Exercise instructions:
When a line of the listing below has the string "Έστω" in it, copy that line.

Data provided:
------------------------

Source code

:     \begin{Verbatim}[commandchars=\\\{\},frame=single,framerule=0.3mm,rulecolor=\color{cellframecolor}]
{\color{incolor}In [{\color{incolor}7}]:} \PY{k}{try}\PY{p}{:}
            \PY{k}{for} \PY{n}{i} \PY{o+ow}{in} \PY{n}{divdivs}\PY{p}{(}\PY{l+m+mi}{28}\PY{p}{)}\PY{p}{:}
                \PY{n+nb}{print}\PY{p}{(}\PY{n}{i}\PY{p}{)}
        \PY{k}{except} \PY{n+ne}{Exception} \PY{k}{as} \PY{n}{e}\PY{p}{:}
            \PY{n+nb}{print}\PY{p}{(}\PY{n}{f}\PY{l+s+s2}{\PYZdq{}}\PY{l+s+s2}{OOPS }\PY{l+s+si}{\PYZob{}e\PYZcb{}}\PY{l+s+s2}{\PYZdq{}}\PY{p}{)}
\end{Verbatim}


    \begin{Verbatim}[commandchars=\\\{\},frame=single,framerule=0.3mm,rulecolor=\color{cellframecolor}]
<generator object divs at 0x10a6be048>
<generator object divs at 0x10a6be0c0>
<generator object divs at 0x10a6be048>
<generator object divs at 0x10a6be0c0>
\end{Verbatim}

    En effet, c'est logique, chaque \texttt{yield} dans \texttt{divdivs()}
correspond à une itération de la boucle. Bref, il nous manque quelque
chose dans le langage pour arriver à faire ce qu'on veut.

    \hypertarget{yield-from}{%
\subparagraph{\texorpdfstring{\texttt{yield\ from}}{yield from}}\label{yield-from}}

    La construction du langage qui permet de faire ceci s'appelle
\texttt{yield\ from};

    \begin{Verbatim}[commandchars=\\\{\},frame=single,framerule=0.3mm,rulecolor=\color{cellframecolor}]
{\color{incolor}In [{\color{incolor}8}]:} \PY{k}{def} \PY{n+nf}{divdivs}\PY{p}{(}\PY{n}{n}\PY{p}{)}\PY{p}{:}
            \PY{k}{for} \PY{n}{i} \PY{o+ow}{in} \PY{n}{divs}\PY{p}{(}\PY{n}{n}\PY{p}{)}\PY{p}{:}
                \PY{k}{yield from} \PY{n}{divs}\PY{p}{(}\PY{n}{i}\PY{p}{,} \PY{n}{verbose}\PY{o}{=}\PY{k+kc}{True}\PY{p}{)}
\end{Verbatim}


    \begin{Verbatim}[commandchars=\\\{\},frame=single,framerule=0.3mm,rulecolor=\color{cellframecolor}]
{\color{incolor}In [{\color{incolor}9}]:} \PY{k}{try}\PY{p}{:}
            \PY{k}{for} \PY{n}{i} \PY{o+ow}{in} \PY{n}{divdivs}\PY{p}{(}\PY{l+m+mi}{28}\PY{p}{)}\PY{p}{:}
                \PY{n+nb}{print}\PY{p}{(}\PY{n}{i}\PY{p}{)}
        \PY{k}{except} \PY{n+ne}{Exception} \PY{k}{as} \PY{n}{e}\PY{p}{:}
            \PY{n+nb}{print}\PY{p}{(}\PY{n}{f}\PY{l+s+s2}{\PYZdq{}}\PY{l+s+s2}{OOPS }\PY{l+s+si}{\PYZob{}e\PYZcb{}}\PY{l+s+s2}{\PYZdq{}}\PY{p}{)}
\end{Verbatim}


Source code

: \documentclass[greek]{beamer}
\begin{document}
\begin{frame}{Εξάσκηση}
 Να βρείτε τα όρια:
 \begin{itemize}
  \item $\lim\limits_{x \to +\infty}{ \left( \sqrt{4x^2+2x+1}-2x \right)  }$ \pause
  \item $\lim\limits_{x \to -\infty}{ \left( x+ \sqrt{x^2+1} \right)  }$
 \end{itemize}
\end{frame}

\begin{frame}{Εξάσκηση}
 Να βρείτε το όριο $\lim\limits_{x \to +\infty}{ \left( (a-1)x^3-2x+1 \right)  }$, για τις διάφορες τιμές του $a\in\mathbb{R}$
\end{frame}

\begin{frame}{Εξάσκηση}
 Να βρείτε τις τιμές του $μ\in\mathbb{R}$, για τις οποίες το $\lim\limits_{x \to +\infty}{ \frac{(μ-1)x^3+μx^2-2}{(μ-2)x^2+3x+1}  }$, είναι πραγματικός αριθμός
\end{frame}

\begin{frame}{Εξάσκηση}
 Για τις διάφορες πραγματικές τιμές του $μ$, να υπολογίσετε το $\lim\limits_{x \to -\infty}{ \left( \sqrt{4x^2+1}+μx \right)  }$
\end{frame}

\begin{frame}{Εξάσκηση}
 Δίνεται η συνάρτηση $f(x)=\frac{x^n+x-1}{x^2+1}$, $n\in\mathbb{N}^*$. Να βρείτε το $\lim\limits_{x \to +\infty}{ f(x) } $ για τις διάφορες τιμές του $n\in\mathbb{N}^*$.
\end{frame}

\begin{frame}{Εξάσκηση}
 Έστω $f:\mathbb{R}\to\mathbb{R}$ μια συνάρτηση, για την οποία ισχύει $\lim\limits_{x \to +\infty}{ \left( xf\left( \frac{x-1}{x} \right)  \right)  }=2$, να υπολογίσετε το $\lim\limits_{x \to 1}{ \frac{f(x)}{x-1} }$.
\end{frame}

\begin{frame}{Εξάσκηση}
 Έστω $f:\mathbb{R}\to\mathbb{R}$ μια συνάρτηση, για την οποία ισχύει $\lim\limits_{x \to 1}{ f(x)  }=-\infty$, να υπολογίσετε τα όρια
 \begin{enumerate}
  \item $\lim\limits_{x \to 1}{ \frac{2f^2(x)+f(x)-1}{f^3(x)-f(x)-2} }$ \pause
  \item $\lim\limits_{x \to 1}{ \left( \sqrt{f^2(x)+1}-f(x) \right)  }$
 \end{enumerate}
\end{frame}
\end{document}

------------------------

Exercise response:
 Έστω $f:\mathbb{R}\to\mathbb{R}$ μια συνάρτηση, για την οποία ισχύει $\lim\limits_{x \to +\infty}{ \left( xf\left( \frac{x-1}{x} \right)  \right)  }=2$, να υπολογίσετε το $\lim\limits_{x \to 1}{ \frac{f(x)}{x-1} }$.
 Έστω $f:\mathbb{R}\to\mathbb{R}$ μια συνάρτηση, για την οποία ισχύει $\lim\limits_{x \to 1}{ f(x)  }=-\infty$, να υπολογίσετε τα όρια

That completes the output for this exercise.